Study Design Case study.
Background Patient was a 16 year old elite soccer player, who complained of medial ankle pain, numbness in lower leg and foot, and loss of plantarflexion strength resulting in lost playing time. Mechanism of injury: reports being ‘cleated’ multiple times, has history of multiple ankle sprains, no trauma.

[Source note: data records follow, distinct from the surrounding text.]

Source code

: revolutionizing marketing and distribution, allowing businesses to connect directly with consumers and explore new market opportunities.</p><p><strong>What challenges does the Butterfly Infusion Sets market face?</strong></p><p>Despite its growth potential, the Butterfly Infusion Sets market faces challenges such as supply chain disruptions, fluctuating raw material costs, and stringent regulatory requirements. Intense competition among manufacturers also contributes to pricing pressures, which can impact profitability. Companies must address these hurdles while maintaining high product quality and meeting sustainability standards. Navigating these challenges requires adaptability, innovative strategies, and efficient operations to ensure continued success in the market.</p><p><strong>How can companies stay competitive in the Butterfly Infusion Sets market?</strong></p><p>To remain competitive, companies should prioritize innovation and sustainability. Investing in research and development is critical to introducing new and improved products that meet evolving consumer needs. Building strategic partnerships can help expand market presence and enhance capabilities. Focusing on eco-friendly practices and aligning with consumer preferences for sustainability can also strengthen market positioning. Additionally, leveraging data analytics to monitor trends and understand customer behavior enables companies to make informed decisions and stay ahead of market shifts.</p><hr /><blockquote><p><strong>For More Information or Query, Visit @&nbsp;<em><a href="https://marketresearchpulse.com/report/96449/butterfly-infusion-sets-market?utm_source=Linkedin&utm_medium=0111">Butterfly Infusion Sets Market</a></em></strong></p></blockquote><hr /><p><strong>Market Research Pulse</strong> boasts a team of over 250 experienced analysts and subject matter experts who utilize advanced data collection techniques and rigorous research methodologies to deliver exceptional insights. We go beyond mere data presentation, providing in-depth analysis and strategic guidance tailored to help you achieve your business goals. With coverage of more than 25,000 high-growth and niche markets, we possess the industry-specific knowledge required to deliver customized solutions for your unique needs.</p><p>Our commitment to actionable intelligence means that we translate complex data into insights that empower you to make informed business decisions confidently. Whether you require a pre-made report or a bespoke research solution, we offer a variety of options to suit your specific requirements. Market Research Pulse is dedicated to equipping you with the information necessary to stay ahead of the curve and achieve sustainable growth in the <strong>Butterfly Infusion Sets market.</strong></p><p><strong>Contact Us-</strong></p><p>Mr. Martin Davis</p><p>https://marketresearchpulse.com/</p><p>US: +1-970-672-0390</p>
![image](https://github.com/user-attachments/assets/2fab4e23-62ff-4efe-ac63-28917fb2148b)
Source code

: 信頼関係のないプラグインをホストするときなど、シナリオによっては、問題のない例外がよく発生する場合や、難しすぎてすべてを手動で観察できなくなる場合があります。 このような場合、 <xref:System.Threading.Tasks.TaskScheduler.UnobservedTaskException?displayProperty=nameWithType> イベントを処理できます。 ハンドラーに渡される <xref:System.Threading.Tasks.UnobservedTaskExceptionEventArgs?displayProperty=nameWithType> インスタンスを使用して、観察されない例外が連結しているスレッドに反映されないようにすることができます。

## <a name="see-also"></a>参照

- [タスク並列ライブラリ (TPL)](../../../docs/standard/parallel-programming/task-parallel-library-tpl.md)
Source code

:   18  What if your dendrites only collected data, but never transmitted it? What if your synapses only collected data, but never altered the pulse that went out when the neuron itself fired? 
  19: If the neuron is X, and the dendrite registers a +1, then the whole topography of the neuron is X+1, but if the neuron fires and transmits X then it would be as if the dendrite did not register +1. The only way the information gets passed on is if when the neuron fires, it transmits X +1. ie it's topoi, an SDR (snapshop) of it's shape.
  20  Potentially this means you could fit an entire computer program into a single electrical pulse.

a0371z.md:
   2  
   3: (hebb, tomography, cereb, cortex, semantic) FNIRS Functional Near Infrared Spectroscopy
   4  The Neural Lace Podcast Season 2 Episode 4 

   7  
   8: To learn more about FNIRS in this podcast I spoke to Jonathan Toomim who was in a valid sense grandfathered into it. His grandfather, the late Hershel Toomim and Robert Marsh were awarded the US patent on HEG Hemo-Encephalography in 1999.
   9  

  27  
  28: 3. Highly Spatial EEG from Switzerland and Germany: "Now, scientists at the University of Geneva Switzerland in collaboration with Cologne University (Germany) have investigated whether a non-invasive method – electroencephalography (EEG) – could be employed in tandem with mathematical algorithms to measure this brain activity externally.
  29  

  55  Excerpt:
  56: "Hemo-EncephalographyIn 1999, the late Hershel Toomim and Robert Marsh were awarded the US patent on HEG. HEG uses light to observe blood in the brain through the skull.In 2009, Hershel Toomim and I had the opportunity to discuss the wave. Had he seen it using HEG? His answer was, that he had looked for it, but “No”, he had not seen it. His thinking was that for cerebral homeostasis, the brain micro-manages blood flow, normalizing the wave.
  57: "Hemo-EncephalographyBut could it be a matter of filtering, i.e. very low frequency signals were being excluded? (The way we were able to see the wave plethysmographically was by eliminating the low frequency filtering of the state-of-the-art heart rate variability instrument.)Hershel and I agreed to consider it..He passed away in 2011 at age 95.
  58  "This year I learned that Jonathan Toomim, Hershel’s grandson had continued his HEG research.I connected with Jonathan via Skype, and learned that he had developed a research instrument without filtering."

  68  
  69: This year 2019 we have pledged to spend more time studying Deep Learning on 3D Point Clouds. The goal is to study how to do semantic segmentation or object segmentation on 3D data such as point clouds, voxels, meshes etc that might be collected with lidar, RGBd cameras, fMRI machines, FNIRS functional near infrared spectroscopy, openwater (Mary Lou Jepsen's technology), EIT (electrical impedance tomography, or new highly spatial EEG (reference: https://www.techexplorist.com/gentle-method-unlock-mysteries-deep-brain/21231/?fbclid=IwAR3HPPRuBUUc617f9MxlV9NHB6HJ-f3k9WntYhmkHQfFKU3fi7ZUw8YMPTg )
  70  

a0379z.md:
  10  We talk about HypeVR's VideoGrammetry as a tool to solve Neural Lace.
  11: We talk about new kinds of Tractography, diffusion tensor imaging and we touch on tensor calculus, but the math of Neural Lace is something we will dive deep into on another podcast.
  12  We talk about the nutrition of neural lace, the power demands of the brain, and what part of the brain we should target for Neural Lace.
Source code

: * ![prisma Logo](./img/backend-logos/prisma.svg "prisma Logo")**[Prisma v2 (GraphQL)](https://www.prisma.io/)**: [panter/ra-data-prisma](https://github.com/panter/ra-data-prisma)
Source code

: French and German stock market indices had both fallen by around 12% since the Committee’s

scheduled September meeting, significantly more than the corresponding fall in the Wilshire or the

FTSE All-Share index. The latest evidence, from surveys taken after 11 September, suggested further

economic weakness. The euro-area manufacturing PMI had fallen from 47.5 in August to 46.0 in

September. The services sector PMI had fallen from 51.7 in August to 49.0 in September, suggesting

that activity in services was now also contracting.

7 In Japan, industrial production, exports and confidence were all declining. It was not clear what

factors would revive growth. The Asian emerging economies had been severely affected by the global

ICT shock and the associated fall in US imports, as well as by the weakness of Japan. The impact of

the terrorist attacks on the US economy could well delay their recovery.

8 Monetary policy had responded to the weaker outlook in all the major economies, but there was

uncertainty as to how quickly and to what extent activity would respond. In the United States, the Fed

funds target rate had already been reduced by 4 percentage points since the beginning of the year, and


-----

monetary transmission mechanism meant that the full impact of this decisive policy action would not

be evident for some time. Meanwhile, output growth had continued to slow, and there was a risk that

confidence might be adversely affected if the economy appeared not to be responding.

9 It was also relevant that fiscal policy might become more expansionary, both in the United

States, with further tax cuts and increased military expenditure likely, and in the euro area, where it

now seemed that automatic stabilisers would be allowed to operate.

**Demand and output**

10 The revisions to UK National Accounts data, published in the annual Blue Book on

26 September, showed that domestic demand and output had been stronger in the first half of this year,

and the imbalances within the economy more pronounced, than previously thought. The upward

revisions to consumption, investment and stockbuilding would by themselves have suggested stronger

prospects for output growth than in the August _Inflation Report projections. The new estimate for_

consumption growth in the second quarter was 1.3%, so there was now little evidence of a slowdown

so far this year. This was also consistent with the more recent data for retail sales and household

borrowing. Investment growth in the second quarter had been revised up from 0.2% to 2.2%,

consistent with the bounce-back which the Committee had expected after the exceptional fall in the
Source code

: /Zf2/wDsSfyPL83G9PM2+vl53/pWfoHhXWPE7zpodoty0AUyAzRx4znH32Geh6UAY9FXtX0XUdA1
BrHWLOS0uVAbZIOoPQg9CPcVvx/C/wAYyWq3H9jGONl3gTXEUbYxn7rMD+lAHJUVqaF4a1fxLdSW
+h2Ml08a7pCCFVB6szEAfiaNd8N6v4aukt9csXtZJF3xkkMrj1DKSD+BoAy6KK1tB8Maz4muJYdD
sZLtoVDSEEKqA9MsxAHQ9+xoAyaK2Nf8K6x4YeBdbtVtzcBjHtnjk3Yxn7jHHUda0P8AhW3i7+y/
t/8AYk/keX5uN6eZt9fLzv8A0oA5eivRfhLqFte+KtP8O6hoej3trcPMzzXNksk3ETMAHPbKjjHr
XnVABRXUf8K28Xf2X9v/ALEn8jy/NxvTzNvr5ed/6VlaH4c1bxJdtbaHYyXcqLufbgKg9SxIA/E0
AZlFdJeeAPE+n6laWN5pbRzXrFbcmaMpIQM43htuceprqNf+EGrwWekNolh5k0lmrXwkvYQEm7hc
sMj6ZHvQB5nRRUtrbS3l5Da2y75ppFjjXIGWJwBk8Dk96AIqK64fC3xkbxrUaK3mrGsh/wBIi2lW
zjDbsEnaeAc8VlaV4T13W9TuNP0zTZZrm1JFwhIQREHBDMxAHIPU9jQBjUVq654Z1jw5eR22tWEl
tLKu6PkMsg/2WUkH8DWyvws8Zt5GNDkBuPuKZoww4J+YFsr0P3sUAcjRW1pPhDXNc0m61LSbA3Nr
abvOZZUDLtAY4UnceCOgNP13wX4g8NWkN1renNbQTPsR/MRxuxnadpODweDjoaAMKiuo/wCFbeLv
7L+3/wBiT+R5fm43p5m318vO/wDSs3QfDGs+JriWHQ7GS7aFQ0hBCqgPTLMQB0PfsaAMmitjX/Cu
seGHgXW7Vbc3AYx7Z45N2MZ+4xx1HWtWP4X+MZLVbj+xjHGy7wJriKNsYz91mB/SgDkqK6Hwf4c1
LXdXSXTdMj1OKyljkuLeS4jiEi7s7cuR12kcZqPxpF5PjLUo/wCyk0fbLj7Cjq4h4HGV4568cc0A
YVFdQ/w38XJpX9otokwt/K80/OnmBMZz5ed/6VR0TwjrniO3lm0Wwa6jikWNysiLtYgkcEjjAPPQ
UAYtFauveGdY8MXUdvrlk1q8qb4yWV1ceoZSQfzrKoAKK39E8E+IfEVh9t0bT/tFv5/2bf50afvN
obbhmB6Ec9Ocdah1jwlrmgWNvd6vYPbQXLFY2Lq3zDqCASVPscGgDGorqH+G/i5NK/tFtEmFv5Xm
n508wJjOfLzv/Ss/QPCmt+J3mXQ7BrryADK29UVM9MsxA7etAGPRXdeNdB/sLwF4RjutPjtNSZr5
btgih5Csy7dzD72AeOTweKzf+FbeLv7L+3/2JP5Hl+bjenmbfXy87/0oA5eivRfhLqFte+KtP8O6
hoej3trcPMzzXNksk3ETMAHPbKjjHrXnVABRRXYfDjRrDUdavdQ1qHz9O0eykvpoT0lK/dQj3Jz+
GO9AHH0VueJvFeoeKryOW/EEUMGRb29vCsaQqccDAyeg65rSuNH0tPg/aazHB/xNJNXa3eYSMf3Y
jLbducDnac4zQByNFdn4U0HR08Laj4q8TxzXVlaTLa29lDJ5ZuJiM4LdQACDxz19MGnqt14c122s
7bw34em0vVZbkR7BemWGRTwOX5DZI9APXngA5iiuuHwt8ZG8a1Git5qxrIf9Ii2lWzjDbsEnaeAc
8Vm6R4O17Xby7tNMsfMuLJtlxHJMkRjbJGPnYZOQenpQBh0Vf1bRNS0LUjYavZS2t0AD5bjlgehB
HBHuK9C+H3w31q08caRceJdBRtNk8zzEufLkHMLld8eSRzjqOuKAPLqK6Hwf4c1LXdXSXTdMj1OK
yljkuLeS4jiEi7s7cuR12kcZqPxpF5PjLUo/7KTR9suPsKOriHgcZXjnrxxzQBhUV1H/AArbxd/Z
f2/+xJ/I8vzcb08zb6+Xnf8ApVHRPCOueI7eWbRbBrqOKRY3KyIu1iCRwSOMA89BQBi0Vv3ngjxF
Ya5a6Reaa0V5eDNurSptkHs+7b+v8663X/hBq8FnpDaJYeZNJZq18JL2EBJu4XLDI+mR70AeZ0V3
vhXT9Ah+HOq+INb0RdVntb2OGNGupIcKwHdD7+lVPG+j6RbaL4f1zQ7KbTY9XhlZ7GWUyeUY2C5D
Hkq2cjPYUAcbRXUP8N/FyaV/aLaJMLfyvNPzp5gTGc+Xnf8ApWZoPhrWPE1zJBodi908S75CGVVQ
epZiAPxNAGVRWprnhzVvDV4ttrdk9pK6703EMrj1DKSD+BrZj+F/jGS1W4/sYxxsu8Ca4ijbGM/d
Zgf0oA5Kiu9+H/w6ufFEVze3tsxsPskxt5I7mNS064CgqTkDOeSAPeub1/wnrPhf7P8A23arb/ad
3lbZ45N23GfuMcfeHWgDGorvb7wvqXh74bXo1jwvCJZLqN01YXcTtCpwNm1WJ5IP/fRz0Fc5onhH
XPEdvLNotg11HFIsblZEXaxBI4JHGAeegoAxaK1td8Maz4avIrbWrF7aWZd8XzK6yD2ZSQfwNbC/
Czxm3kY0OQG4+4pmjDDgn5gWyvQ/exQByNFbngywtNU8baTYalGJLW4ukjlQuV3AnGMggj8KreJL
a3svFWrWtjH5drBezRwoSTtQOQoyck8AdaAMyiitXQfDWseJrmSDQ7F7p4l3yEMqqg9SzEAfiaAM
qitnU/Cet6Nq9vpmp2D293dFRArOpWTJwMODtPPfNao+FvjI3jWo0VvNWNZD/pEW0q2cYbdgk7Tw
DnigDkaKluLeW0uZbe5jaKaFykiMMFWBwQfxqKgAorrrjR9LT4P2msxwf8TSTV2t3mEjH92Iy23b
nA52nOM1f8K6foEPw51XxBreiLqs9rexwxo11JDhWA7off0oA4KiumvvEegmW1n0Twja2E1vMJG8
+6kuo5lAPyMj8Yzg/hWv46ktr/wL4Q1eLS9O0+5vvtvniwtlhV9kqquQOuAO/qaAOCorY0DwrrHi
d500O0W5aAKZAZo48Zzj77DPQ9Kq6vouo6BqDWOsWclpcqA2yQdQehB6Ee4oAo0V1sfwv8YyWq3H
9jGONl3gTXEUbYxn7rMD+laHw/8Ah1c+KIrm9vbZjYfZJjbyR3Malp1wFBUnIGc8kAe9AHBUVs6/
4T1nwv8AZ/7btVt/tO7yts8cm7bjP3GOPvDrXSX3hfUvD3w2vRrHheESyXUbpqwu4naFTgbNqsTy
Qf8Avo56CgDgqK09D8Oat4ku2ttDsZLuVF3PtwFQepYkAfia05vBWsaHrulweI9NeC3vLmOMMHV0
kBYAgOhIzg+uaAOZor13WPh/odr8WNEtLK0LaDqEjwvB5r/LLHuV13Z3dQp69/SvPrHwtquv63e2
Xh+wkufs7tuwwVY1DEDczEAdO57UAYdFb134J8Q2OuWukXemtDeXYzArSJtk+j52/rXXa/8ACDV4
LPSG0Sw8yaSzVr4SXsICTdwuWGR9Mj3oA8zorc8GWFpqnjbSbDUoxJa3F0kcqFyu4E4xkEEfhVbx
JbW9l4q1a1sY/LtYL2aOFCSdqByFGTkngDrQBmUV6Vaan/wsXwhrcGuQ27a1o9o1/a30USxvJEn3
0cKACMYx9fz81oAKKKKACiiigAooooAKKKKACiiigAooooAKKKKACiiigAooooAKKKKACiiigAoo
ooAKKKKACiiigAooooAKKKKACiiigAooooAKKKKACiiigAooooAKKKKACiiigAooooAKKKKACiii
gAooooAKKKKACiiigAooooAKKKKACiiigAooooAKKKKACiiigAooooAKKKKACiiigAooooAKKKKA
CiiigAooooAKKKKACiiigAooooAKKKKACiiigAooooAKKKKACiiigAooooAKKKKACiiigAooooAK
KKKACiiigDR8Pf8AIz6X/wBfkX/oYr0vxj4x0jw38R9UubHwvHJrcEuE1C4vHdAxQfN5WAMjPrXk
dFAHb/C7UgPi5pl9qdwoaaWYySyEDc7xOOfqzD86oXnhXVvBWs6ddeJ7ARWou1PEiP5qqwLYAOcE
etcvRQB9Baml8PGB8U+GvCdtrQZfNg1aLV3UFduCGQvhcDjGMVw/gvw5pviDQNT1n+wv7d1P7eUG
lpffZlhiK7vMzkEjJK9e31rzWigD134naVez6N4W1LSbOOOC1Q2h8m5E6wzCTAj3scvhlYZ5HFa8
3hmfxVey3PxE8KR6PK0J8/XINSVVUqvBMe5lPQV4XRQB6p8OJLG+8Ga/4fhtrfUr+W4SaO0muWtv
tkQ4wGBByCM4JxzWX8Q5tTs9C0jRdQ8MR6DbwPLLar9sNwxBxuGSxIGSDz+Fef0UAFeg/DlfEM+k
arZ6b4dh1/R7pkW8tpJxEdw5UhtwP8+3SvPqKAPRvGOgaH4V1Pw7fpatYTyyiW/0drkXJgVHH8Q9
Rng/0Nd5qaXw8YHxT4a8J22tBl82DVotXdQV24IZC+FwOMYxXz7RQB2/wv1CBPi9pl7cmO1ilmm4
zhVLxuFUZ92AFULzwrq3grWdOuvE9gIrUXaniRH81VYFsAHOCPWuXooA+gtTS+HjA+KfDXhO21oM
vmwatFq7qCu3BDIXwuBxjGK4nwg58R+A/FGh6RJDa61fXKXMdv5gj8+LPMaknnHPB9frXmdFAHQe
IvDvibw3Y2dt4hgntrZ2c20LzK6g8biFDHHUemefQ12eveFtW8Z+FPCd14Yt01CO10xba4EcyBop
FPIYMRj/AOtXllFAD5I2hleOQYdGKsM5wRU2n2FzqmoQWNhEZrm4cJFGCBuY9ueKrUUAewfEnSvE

Case Description Patient was seen by author, Clanton TO, and after full workup, was diagnosed with tarsal tunnel syndrome, deltoid sprain, bony oedema to medial talar dome and sprain to anterior talofibular (ATFL) and calcaneofibular (CFL) ligaments. Having failed conservative management, surgical intervention was recommended. Procedure performed: tarsal tunnel release, tenosynovectomy and removal of low lying muscle belly of flexor hallicus longus, and due to marked instability, repair of ATFL with internal brace and secondary repair of CFL. Patient started physical therapy to reduce swelling, restore range of motion and gait. Objective criteria were used to guide rehabilitation from endurance phase to power and agility training. 5 months post-operatively, the athlete completed a battery of clinically relevant, reliable and valid tests utilised to help determine return to sport readiness.
Outcomes The athlete was cleared and successfully returned to club soccer season, committing the following year to a Division 1 program.
Discussion In this case of an elite soccer player with medial ankle pain, it is the authors’ theory that the patient developed tarsal tunnel syndrome due to repeat medial joint impaction injuries secondary to multiple inversion ankle sprains. This is an example of one of the many possible complications associated recurrent lateral ankle sprains in the athlete. Surgical management addressed the medial and lateral pathology in ankle followed by rehabilitation. Objective criteria were utilised to define progress and advance athlete from initial mobility phase to return to sport clearance.